The humor in SAINT JOAN OF NEW YORK comes mostly from the honesty of the protagonist. Joan recognizes the absurdity of her situation. She can’t help but point out the ridiculousness of trying to win an argument with God. She makes fun of herself too, her obsession with numbers, her awkward attempts at flirtation, her inelegant wardrobe of “Smash the Patriarchy” T-shirts. The humor softens her a little, rounding out her character. Many thriller writers use humor in a similar way, to make their characters more likable and relatable. And believe it or not, the original Joan of Arc also had a healthy sense of humor. During her trial in Rouen in 1431, one of the judges asked Joan, “Doesn’t God also love the English?” Joan replied, “Oh, yes, He loves them—as long as they stay in England!”

Alpert talks about his YA sci-fi novel The Siege at New York City’s oldest children’s bookstore, Books of Wonder, in July 2016.

What is the message you would like readers to take away from SAINT JOAN OF NEW YORK?

I hope the novel encourages readers to think seriously about the question of whether God exists. I don’t care whether you believe in God or not, or which kind of God you might believe in, only that you take the question seriously and give it the attention it deserves. Many philosophers have argued that reason and science can’t answer this question, because it’s simply a matter of faith, but in recent decades cosmologists—scientists who study the history of the universe—have been edging into metaphysical terrain. Some of them hypothesize that the universe has gone through eternal cycles of expansion and contraction. Others propose that an endless number of universes are constantly popping into existence. And still others maintain that time itself is an illusion and the universe is a Brute Fact that doesn’t require any metaphysical explanations. At this point, we can’t effectively judge the merit of these hypotheses, because we don’t fully understand the laws of physics yet, but as scientists gather more evidence—about the Big Bang and black holes and the fundamental forces of nature—we may get a better handle on how the universe was created. And maybe the answer to the How question will shed light on the Why.

Can you share anything about what you’re working on next?

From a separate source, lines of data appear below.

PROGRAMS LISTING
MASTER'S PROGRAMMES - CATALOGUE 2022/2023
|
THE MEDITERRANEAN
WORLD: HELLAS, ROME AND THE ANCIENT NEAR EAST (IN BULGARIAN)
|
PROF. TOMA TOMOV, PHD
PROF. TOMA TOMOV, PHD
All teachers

I recently wrote a “novelette”—longer than a short story, shorter than a novella—that I’m trying to sell (the odd length makes it difficult to publish). I’m working on my next novel too, but I can’t say much about it yet. At the end of February, though, I’m heading down to Tampa, Florida, where all the students at a local middle school were assigned to read my YA novel The Six earlier this year. The school has organized a “literary symposium” centered on the book, with speakers talking about the various STEM subjects discussed in this thriller (artificial intelligence, robotics, that kind of thing). It’s a big ego trip for me, so I’m really looking forward to the event!